Du refuge de l'Arpont au refuge du Fond d'Aussois (refuge) 29/08/2022
Jour 08
Je continue ma progression tranquille sous un beau soleil. Par contre, cette journée va me sembler bien longue, sur un sentier balcon sans relief, aux pentes lisses, tellement lisses que j'ai cru que c'était des pistes de ski, mais en fait non, juste un long chemin ennuyeux.

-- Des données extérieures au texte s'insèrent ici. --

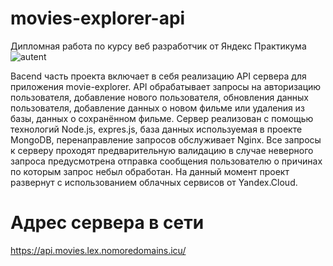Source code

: # movies-explorer-api
Дипломная работа по курсу веб разработчик от Яндекс Практикума
![autent](https://user-images.githubusercontent.com/98919779/216045874-9791b8fa-c9b1-4fb7-9199-36ad8857c4ac.png)

Bacend часть проекта включает в себя реализацию API сервера для приложения movie-explorer.
API  обрабатывает запросы на авторизацию пользователя, добавление нового пользователя, обновления данных пользователя, добавление данных о новом фильме или удаления из базы, данных о сохранённом фильме.
 Сервер реализован с помощью технологий Node.js, expres.js, база данных используемая в проекте MongoDB, перенаправление запросов обслуживает Nginx.
 Все запросы к серверу проходят предварительную валидацию в случае неверного запроса предусмотрена отправка сообщения  пользователю о причинах по которым  запрос небыл обработан.
 На данный момент проект развернут с использованием облачных сервисов от Yandex.Cloud.
 # Адрес сервера в сети
 https://api.movies.lex.nomoredomains.icu/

Je démarre au petit matin. La première partie du trajet est agréable sur un petit sentier balcon qui me fait traverser quelques ruisseaux encaissés.
Ensuite vient ce long sentier interminable au dessus de la vallée d'Aussois, jusqu'aux pistes de ski d'Aussois.

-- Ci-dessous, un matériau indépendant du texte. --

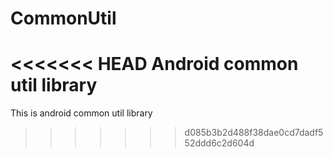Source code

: # CommonUtil
<<<<<<< HEAD
Android common util library
=======
This is android common util library
>>>>>>> d085b3b2d488f38dae0cd7dadf552ddd6c2d604d
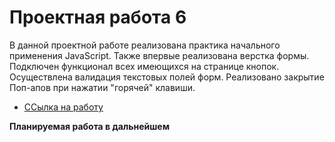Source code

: # Проектная работа 6

В данной проектной работе реализована практика начального применения JavaScript.
Также впервые реализована верстка формы.
Подключен функционал всех имеющихся на странице кнопок.
Осуществлена валидация текстовых полей форм.
Реализовано закрытие Поп-апов при нажатии "горячей" клавиши.

* [ССылка на работу](https://batkich.github.io/mesto/index.html)

**Планируемая работа в дальнейшем**


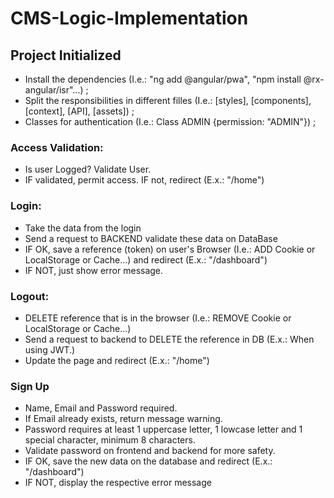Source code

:# CMS-Logic-Implementation


## Project Initialized

- Install the dependencies (I.e.: "ng add @angular/pwa", "npm install @rx-angular/isr"...) ;
- Split the responsibilities in different filles (I.e.: [styles], [components], [context], [API], [assets]) ;
- Classes for authentication (I.e.: Class ADMIN {permission: "ADMIN"}) ;

### Access Validation:

- Is user Logged? Validate User.
- IF validated, permit access. IF not, redirect (E.x.: "/home")

### Login:

- Take the data from the login
- Send a request to BACKEND validate these data on DataBase
- IF OK, save a reference (token) on user's Browser (I.e.: ADD Cookie or LocalStorage or Cache...) and redirect (E.x.: "/dashboard")
- IF NOT, just show error message.

### Logout:

- DELETE reference that is in the browser (I.e.: REMOVE Cookie or LocalStorage or Cache...)
- Send a request to backend to DELETE the reference in DB (E.x.: When using JWT.)
- Update the page and redirect (E.x.: "/home")

### Sign Up

- Name, Email and Password required. 
- If Email already exists, return message warning.
- Password requires at least 1 uppercase letter, 1 lowcase letter and 1 special character, minimum 8 characters.
- Validate password on frontend and backend for more safety.
- IF OK, save the new data on the database and redirect (E.x.: "/dashboard")
- IF NOT, display the respective error message
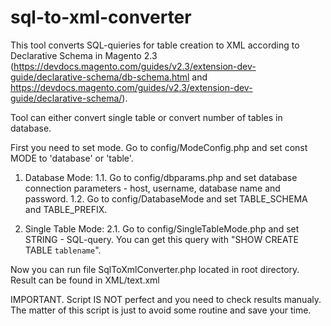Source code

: # sql-to-xml-converter
This tool converts SQL-quieries for table creation to XML according to Declarative Schema in Magento 2.3 (https://devdocs.magento.com/guides/v2.3/extension-dev-guide/declarative-schema/db-schema.html and https://devdocs.magento.com/guides/v2.3/extension-dev-guide/declarative-schema/).

Tool can either convert single table or convert number of tables in database.

First you need to set mode. Go to config/ModeConfig.php and set const MODE to 'database' or 'table'.

1. Database Mode:
  1.1. Go to config/dbparams.php and set database connection parameters - host, username, database name and password.
  1.2. Go to config/DatabaseMode and set TABLE_SCHEMA and TABLE_PREFIX.
  
2. Single Table Mode:
  2.1. Go to config/SingleTableMode.php and set STRING - SQL-query. You can get this query with "SHOW CREATE TABLE `tablename`".
  
Now you can run file SqlToXmlConverter.php located in root directory.
Result can be found in XML/text.xml

IMPORTANT. Script IS NOT perfect and you need to check results manualy. The matter of this script is just to avoid some routine and save your time.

Je passe en contrebas de l’étonnante Pierre du Diable ou Peyra levrousa (pierre des lièvres), qui doit son nom à une légende locale : les habitants d’Aussois étant très pieux, le diable s’en désespérait et eut l’idée de vouloir faire rouler ce gros rocher sur l’église, à l’heure de l’office du dimanche, afin de détruire tout le village. Mal lui en prit car, au moment où il allait exécuter son forfait, quatre énormes lièvres surgirent, s’emparèrent de la pierre et la laissèrent retomber sur place en écrasant le diable.
C’est pourquoi il n’est pas recommandé de se glisser sous le rocher, même à plat ventre, au risque de faire une mauvaise rencontre.
Je passe à proximité des remontées mécaniques aux pied de la pointe de Bellecôte.
Le sentier passe en hauteur des plan d'amont et plan d'aval des retenues hydroélectriques.
Le refuge est droit devant, au pied du col d'Aussois et de la pointe de l'Observatoire où je monterai demain. C'est pour cela que j'ai voulu dormir en refuge pour être en forme.
Je suis environnée de nouveaux sommets : le Râteau d'Aussois et la pointe de l'Échelle, séparés par le col de la Masse.
La pointe Chevrière et la pointe de la Gorma me dominent à l'est. Au loin, vers le sud, l'horizon pointe vers Modane, et l'Italie.
Aujourd'hui, j'ai eu le sentiment de peiner un peu sur les chemins, bien que j'aie été dans les temps indiqués sur les panneaux. Et, tout en marchant, je me suis dit que j'allais supprimer le premier 3000 que j'avais prévu dans l'Oisans, pour économiser mes forces. Soulagée d'avoir pris cette décision, j'ai continué ma route d'un pas nettement plus léger, jusqu'au refuge.